Hans van Baalen, president of ALDE, asked if he is concerned about populism answered that he is not and added a surprising turn saying that “in Europe, nobody is interested in the Spitzenkandidat process”, claiming that Brussels politics is not usually on the mind of European citizens and stressed the need for better connections with national parliaments.
It is no secret that migration will dominate the next eight months in the run-up to May 2019.
Bresso acknowledged that migration will be clearly imposed on political parties as the main subject in this campaign, although figures show that flows are significantly going down. “There is no invasion. This is the reality,” she said.
In contrast to the other political parties on the panel who considered migration as a European issue which should be solved with a unitary approach, ECR’s Zahradil suggested that it should rather lie in the competence of national governments.

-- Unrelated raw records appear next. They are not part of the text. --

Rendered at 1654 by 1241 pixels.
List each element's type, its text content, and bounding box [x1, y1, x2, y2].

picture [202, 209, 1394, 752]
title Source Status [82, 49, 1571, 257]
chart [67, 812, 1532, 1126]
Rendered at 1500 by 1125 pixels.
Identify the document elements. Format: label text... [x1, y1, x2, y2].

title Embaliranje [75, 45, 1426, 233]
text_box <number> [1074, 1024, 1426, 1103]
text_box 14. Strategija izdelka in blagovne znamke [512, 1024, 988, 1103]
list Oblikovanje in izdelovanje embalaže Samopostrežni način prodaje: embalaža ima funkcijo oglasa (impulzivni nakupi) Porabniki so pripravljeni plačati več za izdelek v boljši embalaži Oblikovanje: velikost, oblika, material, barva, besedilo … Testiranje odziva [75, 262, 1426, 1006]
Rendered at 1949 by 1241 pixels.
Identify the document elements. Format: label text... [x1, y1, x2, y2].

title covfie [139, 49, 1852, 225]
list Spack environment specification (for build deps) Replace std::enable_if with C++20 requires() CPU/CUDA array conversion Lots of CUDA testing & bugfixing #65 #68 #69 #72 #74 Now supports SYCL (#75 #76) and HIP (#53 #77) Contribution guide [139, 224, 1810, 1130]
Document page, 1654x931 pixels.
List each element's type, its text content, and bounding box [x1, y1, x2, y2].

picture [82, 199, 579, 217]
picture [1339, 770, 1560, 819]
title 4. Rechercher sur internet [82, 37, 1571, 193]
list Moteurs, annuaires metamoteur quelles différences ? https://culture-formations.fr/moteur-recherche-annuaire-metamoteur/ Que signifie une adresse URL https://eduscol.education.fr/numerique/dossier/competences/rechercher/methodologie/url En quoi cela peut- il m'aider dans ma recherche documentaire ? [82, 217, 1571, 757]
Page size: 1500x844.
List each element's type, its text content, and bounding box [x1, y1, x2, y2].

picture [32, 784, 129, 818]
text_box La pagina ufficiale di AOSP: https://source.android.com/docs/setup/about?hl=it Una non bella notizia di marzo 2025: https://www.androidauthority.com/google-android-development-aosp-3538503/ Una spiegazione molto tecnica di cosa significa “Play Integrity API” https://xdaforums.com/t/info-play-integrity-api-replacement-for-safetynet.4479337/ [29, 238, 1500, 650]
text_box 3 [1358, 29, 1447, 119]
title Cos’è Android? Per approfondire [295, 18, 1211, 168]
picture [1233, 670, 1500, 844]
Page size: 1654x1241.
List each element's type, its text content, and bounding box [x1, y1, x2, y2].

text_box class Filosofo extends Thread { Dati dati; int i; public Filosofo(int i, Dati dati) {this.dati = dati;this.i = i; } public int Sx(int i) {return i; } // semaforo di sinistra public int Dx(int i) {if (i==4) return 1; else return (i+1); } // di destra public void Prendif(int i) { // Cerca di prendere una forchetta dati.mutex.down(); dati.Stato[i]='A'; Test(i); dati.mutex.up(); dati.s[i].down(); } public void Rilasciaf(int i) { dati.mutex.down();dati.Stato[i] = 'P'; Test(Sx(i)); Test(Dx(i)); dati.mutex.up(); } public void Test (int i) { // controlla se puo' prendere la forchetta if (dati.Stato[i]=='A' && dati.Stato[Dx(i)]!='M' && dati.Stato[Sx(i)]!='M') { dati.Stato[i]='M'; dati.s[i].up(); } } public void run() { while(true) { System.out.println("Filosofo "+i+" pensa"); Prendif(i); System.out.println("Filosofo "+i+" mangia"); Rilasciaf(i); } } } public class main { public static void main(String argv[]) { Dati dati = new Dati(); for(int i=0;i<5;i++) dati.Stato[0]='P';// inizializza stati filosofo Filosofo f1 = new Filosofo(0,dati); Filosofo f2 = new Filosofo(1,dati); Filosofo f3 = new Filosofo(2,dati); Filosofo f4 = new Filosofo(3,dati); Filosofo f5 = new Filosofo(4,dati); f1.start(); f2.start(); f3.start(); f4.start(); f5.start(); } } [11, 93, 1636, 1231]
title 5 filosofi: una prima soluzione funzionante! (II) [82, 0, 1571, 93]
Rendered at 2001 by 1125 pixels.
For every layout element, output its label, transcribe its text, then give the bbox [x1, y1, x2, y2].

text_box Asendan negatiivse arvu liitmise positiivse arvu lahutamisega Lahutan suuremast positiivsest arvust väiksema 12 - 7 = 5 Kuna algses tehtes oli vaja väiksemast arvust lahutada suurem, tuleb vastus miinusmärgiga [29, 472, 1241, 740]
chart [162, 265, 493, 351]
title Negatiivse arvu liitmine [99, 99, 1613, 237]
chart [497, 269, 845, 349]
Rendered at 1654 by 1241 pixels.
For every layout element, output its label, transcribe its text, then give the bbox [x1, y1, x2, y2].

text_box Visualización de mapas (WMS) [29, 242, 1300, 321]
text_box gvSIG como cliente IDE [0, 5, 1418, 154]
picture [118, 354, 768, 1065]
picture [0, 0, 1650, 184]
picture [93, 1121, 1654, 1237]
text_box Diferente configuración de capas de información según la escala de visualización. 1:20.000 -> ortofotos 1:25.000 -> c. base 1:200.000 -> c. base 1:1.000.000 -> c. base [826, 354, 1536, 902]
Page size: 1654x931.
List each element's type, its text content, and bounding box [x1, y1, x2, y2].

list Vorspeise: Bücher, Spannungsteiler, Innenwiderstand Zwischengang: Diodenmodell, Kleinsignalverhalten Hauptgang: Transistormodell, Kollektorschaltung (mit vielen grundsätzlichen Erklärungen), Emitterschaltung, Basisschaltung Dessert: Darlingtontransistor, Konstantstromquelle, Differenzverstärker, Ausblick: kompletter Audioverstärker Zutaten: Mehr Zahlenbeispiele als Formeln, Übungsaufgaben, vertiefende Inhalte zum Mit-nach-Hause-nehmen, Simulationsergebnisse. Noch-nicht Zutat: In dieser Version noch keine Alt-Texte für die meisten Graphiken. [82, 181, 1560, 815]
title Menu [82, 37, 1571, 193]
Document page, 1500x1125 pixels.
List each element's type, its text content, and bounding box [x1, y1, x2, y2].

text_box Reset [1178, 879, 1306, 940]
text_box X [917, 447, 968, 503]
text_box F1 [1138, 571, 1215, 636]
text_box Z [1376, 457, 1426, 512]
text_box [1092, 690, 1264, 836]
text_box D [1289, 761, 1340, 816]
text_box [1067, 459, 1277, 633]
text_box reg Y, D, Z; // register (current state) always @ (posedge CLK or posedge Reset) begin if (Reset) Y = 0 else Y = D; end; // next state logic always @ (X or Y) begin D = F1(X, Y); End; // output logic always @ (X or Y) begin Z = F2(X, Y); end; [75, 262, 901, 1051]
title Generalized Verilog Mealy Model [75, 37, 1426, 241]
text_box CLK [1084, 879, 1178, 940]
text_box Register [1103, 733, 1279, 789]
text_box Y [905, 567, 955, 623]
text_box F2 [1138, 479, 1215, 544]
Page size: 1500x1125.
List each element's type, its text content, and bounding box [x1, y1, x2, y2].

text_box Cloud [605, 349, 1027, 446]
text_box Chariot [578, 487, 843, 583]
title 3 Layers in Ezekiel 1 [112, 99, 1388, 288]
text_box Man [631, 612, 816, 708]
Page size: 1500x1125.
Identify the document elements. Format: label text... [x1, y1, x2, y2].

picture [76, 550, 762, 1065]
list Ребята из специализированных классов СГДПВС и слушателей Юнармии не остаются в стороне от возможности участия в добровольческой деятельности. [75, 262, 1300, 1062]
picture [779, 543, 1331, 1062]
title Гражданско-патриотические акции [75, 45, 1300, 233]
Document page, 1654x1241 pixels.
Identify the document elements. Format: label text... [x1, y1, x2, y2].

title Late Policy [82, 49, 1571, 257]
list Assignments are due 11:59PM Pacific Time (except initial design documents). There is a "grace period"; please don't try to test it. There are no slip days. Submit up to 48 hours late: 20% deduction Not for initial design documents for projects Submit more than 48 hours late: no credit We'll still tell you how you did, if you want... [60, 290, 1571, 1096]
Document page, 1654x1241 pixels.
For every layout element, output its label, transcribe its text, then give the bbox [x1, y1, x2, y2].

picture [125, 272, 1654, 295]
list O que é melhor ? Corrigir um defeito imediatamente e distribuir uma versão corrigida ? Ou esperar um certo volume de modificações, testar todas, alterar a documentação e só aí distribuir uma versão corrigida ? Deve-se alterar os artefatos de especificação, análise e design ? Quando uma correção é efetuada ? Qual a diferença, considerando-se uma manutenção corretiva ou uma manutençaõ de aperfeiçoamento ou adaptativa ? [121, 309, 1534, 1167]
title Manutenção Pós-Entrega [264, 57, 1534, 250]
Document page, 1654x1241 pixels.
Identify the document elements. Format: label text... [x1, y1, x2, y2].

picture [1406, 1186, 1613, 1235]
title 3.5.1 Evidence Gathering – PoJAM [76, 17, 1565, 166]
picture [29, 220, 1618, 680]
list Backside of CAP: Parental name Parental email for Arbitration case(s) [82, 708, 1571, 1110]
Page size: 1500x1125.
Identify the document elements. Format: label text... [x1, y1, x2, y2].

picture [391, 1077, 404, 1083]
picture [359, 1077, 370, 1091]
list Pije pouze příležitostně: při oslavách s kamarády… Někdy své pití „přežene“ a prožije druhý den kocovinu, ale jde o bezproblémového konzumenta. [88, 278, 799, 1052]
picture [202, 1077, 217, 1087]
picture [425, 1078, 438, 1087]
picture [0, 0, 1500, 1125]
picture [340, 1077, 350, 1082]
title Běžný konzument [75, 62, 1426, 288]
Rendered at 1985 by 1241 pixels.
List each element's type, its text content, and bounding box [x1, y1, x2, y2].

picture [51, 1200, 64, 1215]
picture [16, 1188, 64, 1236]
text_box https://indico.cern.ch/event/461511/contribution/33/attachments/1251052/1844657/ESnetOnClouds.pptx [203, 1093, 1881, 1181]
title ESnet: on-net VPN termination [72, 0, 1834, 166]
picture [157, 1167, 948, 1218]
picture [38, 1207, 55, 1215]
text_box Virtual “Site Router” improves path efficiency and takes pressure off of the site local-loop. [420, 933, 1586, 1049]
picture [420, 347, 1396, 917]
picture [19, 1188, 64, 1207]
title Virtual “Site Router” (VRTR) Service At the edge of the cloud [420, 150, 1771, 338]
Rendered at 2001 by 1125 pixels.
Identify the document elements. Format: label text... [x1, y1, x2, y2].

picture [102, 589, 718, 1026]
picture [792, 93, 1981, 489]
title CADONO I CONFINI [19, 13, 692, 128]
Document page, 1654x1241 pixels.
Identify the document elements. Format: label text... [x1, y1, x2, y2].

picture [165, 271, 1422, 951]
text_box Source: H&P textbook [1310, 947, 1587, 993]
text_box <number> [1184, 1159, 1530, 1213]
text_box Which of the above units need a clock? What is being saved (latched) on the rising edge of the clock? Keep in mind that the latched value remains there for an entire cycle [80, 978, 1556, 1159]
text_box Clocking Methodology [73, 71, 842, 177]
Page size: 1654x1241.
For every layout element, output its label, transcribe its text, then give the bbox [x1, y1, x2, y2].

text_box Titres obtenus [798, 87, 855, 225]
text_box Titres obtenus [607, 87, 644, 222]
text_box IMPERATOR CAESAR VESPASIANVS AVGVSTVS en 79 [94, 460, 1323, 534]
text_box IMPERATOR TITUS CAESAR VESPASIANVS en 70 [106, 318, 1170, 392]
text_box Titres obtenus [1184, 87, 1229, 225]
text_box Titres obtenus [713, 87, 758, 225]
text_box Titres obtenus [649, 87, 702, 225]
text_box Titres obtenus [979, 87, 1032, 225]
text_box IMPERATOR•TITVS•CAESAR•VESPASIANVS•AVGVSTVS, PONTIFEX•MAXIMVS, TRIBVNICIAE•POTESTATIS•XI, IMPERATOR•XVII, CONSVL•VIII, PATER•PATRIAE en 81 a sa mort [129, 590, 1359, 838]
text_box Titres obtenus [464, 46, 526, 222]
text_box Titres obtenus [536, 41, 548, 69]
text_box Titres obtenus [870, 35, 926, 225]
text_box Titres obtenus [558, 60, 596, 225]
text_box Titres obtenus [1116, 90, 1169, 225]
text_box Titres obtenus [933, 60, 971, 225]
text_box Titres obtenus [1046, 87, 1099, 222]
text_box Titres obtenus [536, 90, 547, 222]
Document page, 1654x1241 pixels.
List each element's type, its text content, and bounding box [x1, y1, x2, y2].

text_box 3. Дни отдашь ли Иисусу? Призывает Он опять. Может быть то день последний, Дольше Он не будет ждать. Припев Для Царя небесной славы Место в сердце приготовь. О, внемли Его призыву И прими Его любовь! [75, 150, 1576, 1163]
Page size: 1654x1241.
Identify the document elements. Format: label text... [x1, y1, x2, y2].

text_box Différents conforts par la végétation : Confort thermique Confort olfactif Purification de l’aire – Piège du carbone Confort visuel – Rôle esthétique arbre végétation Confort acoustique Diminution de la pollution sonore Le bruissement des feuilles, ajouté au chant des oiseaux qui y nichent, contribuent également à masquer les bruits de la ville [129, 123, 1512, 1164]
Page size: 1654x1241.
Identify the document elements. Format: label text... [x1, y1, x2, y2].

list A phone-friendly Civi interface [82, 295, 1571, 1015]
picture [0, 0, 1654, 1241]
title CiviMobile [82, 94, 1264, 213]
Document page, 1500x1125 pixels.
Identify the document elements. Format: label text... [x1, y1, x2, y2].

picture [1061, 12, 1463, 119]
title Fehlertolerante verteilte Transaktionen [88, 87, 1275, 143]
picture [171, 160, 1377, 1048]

When asked what EU values really are, lawmakers like the S&D’s Mercedes Bresso mentioned “the rule of law, inclusive rights for all EU citizens, democracy, reducing inequalities between citizens, states, regions”.
MEPs of the EPP and ECR added mobility and affordable healthcare and comparisons to non-European countries southeast of Brussels. ALDE’s Van Baalen insisted that “there are no EU values, there are universal values”.
The Brussels lawmakers to the surprise of the audience did not call out violators by their name though.
“We need a strong and independent EU economy,” said Van Baalen, emphasising that the economy is very important and the EU must ensure economic stability. He also emphasised that that protectionism for the sake of protectionism never served anyone.
In the debate, SMEs were identified as “the heart of economic prosperity in Europe”. EPP’s Lopéz Istúriz-White stressed that it would be important to “reduce red tape, lower taxes, and to create economic opportunities.”
In response to a provocative question from Susan Danger, CEO of AmCham EU, how the EU parties can convince her, as a voter and mother, that they are the best option in terms of promoting women’s rights and opportunities, all panelists agreed that more action needs to be taken to increase female presence on top jobs.
They all consider that society is changing fast and so should political parties.
“We have to make sure that with EU citizens we can go beyond the crisis with policies that invest in them,” insisted Bresso.
The problem of fake news from non-verified sources on the Internet was also recognised during the debate with ALDE’s Van Baalen stressing their danger as “we don’t know who should be held responsible for them”.
ECR’s Zahradil, however, emphasised that taking into account his experience of living in Communist Czechoslovakia, he thinks that misinformation is not a real threat for an established democracy and fake news is just an excuse for the politicians’ misgivings.